A proposta do SNC define o conceito de cuidado como:

[…] Una función social que implica tanto la promoción de la autonomía personal como la atención y asistencia a las personas dependientes. Esta dependencia puede ser transitoria, permanente o crónica, o asociada al ciclo de vida de las personas […] El cuidado es un componente central en el mantenimiento y desarrollo del tejido social, tanto para la formación de capacidades como para su reproducción […] El cuidado comprende actividades materiales que implican dedicación de tiempo y un involucramiento emocional y afectivo y puede ser realizado de forma remunerada o no. (Grupo de Trabajo Interinstitucional-CNPS, 2012, pág.19 apud AGUIRRE; FERRARI, 2014, p. 39). Contudo, no processo de construção do SNC, se introduz o conceito de sistema de cuidados como um elemento central do sistema de proteção social, sem que haja discriminação de gênero, raça, classe social, etnia ou lugar no território (FASSLER, 2010).

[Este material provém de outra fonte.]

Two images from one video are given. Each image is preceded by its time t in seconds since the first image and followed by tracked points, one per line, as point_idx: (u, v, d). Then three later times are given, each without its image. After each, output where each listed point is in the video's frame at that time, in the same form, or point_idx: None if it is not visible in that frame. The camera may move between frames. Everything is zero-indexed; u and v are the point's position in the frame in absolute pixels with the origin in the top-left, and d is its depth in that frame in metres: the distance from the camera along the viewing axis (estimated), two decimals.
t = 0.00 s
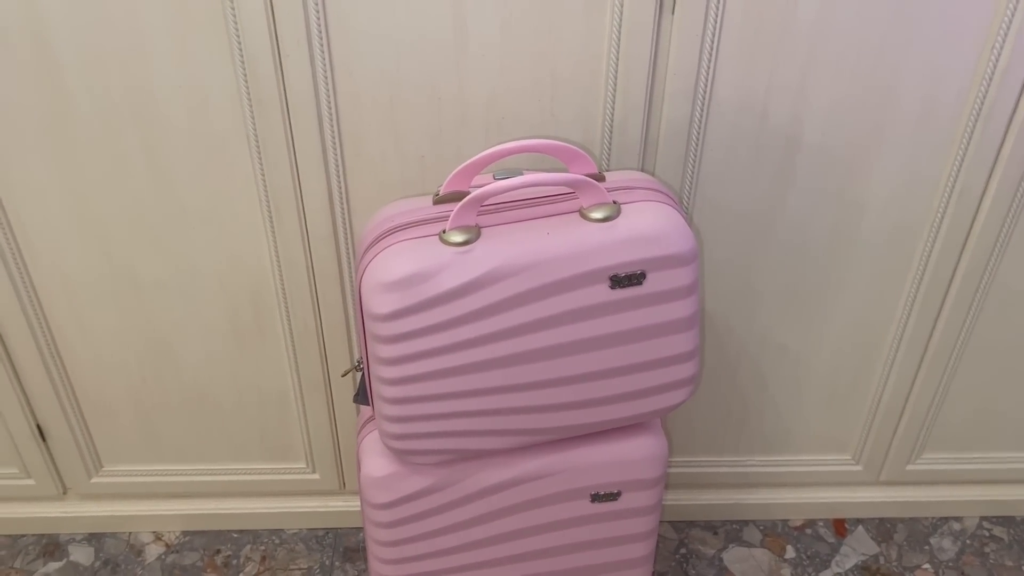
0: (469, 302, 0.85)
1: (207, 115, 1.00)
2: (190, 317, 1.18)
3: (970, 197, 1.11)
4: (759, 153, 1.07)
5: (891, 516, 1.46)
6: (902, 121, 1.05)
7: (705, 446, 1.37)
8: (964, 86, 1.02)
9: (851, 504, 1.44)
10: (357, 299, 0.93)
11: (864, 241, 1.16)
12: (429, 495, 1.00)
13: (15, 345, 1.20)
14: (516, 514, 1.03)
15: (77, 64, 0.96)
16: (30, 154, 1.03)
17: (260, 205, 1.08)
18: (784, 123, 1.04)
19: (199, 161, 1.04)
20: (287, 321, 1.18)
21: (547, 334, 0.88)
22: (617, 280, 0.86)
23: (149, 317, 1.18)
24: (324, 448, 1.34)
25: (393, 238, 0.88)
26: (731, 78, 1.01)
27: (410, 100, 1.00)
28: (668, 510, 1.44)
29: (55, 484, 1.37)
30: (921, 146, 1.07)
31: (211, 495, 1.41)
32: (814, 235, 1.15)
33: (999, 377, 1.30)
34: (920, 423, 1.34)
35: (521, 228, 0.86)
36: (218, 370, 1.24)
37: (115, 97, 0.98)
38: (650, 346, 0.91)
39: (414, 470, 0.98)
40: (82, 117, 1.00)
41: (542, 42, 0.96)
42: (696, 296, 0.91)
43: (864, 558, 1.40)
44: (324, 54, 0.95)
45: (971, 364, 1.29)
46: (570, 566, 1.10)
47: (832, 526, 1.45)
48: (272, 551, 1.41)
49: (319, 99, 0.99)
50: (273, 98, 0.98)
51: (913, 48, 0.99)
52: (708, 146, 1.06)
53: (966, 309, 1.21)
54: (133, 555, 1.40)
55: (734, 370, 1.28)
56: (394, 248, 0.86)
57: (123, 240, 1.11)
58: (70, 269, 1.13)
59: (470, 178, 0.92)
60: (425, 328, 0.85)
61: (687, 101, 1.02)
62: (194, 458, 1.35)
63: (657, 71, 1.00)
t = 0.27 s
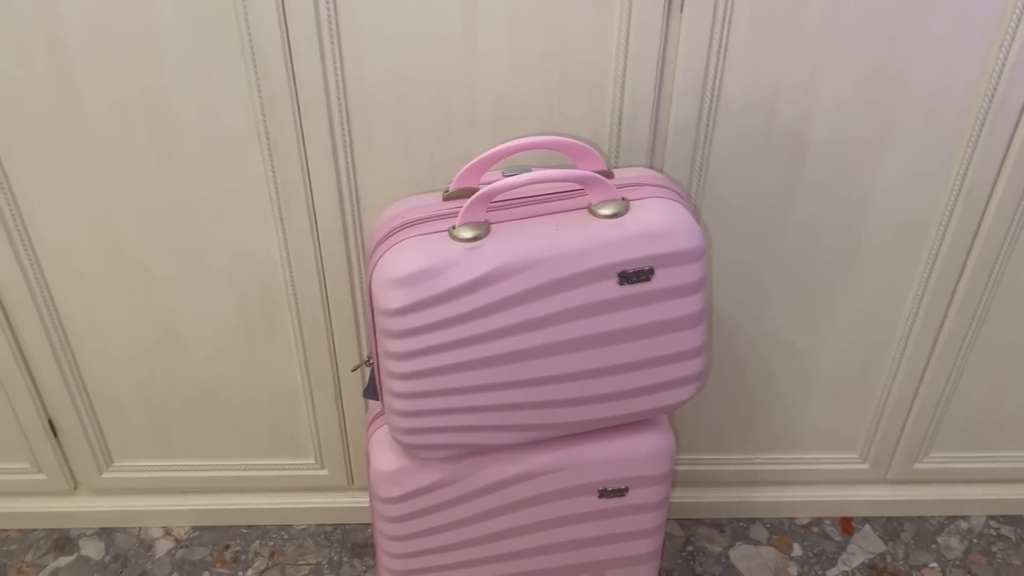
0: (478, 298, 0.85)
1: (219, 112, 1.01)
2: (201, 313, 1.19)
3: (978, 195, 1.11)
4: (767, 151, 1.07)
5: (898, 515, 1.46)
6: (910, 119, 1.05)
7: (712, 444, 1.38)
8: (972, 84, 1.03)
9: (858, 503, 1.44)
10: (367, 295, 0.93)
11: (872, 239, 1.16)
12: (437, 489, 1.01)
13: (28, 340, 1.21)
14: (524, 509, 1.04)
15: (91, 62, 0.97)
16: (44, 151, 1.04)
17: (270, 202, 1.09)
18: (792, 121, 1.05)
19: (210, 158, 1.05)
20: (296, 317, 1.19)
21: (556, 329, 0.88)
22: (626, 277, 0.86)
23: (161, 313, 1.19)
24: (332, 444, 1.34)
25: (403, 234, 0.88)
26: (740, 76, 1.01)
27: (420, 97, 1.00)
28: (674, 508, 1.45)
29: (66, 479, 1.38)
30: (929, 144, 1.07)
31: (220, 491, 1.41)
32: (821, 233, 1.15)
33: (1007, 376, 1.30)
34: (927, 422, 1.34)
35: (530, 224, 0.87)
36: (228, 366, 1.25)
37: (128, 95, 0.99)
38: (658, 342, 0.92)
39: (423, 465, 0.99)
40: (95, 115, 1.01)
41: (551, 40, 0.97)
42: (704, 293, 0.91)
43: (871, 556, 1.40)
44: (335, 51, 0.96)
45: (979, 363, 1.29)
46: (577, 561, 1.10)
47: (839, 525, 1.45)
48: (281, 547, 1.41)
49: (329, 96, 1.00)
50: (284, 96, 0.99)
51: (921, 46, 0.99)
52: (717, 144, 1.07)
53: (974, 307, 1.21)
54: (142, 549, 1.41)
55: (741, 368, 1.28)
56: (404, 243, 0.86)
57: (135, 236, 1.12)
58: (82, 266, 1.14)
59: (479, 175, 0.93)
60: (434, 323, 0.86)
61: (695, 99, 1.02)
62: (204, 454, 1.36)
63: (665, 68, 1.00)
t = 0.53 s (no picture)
0: (478, 295, 0.86)
1: (219, 109, 1.01)
2: (201, 311, 1.20)
3: (978, 194, 1.11)
4: (767, 149, 1.07)
5: (897, 515, 1.46)
6: (909, 118, 1.05)
7: (711, 443, 1.38)
8: (972, 82, 1.03)
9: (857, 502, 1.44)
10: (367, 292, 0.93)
11: (871, 238, 1.16)
12: (436, 487, 1.01)
13: (28, 337, 1.21)
14: (523, 507, 1.04)
15: (92, 58, 0.97)
16: (45, 148, 1.04)
17: (270, 199, 1.09)
18: (792, 120, 1.05)
19: (211, 155, 1.05)
20: (296, 314, 1.19)
21: (555, 327, 0.89)
22: (625, 275, 0.86)
23: (161, 310, 1.19)
24: (332, 442, 1.35)
25: (403, 232, 0.88)
26: (739, 75, 1.01)
27: (420, 95, 1.00)
28: (674, 507, 1.45)
29: (66, 476, 1.39)
30: (929, 142, 1.07)
31: (220, 488, 1.42)
32: (821, 232, 1.15)
33: (1006, 375, 1.30)
34: (926, 421, 1.34)
35: (529, 222, 0.87)
36: (228, 363, 1.25)
37: (129, 92, 1.00)
38: (657, 340, 0.92)
39: (422, 463, 0.99)
40: (96, 112, 1.01)
41: (551, 38, 0.97)
42: (703, 291, 0.91)
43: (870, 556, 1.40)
44: (335, 49, 0.96)
45: (979, 362, 1.29)
46: (576, 559, 1.10)
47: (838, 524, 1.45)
48: (281, 544, 1.42)
49: (330, 94, 1.00)
50: (284, 93, 0.99)
51: (922, 44, 0.99)
52: (716, 143, 1.07)
53: (974, 306, 1.21)
54: (142, 547, 1.41)
55: (741, 367, 1.28)
56: (404, 241, 0.86)
57: (136, 234, 1.12)
58: (83, 263, 1.15)
59: (478, 173, 0.93)
60: (434, 320, 0.86)
61: (695, 97, 1.02)
62: (204, 451, 1.36)
63: (665, 67, 1.00)
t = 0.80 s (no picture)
0: (464, 293, 0.85)
1: (205, 105, 1.00)
2: (189, 308, 1.18)
3: (972, 192, 1.10)
4: (759, 146, 1.06)
5: (891, 515, 1.45)
6: (903, 115, 1.04)
7: (704, 442, 1.37)
8: (967, 79, 1.01)
9: (851, 502, 1.44)
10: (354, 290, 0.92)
11: (865, 236, 1.15)
12: (425, 487, 1.00)
13: (14, 335, 1.20)
14: (512, 507, 1.03)
15: (75, 52, 0.96)
16: (29, 143, 1.03)
17: (257, 195, 1.08)
18: (785, 117, 1.04)
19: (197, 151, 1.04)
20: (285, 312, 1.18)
21: (544, 326, 0.88)
22: (613, 273, 0.86)
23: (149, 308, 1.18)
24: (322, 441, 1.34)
25: (390, 229, 0.88)
26: (732, 70, 1.00)
27: (408, 90, 0.99)
28: (667, 507, 1.44)
29: (54, 475, 1.37)
30: (923, 140, 1.06)
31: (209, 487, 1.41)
32: (814, 230, 1.14)
33: (1001, 375, 1.29)
34: (920, 421, 1.33)
35: (517, 220, 0.86)
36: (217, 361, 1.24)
37: (114, 87, 0.98)
38: (647, 339, 0.91)
39: (410, 462, 0.98)
40: (82, 107, 1.00)
41: (541, 33, 0.96)
42: (693, 289, 0.90)
43: (863, 556, 1.39)
44: (322, 44, 0.95)
45: (973, 361, 1.28)
46: (567, 560, 1.09)
47: (832, 524, 1.44)
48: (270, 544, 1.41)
49: (317, 89, 0.98)
50: (271, 88, 0.98)
51: (916, 41, 0.98)
52: (709, 139, 1.06)
53: (968, 305, 1.20)
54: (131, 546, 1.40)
55: (733, 365, 1.27)
56: (391, 238, 0.86)
57: (122, 230, 1.11)
58: (69, 260, 1.14)
59: (466, 170, 0.92)
60: (421, 318, 0.86)
61: (687, 93, 1.01)
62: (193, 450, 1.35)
63: (656, 62, 0.99)
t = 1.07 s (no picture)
0: (474, 294, 0.85)
1: (215, 105, 1.01)
2: (197, 307, 1.19)
3: (977, 193, 1.10)
4: (765, 147, 1.07)
5: (894, 514, 1.46)
6: (909, 116, 1.05)
7: (709, 442, 1.37)
8: (972, 81, 1.02)
9: (855, 501, 1.44)
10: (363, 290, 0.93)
11: (871, 237, 1.15)
12: (433, 486, 1.00)
13: (23, 333, 1.21)
14: (519, 506, 1.04)
15: (86, 52, 0.96)
16: (40, 143, 1.04)
17: (266, 195, 1.08)
18: (791, 118, 1.04)
19: (207, 151, 1.04)
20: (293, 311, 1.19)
21: (552, 326, 0.88)
22: (622, 273, 0.86)
23: (157, 307, 1.19)
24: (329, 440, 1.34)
25: (400, 229, 0.88)
26: (739, 72, 1.00)
27: (416, 91, 1.00)
28: (671, 506, 1.45)
29: (62, 473, 1.38)
30: (929, 141, 1.07)
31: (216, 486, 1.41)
32: (820, 230, 1.14)
33: (1005, 375, 1.30)
34: (924, 420, 1.34)
35: (526, 220, 0.87)
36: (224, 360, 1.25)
37: (125, 87, 0.99)
38: (654, 339, 0.91)
39: (418, 461, 0.99)
40: (93, 106, 1.01)
41: (549, 34, 0.96)
42: (701, 290, 0.91)
43: (867, 555, 1.40)
44: (331, 45, 0.95)
45: (977, 361, 1.28)
46: (573, 558, 1.10)
47: (836, 524, 1.45)
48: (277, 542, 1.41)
49: (327, 89, 0.99)
50: (281, 88, 0.98)
51: (922, 42, 0.99)
52: (715, 140, 1.06)
53: (973, 305, 1.21)
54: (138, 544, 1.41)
55: (739, 365, 1.28)
56: (400, 238, 0.86)
57: (131, 229, 1.11)
58: (79, 259, 1.14)
59: (475, 170, 0.93)
60: (431, 319, 0.86)
61: (694, 94, 1.02)
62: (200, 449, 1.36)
63: (664, 63, 1.00)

Por outro lado, em relação aos quadros conceituais do SNC, o debate promovido apresentou uma definição sobre o significado de um Sistema Nacional de Cuidados. A proposta de Salvador (2011) concebe o sistema

[...] en clave de políticas públicas como el conjunto de acciones públicas y privadas que se desarrollan de forma articulada para brindar atención directa a las personas y a las familias en el cuidado de su hogar y sus miembros. (SALVADOR, 2011, p.17).

Constituem as populações-alvo do sistema: crianças de 0 a 12 anos com ênfase na primeira infância, ou seja, de 0 a 3 anos; pessoas em situação de dependência por deficiência; pessoas adultas idosas dependentes e pessoas que cuidam de outras, de forma remunerada ou não (AGUIRRE; FERRARI 2014).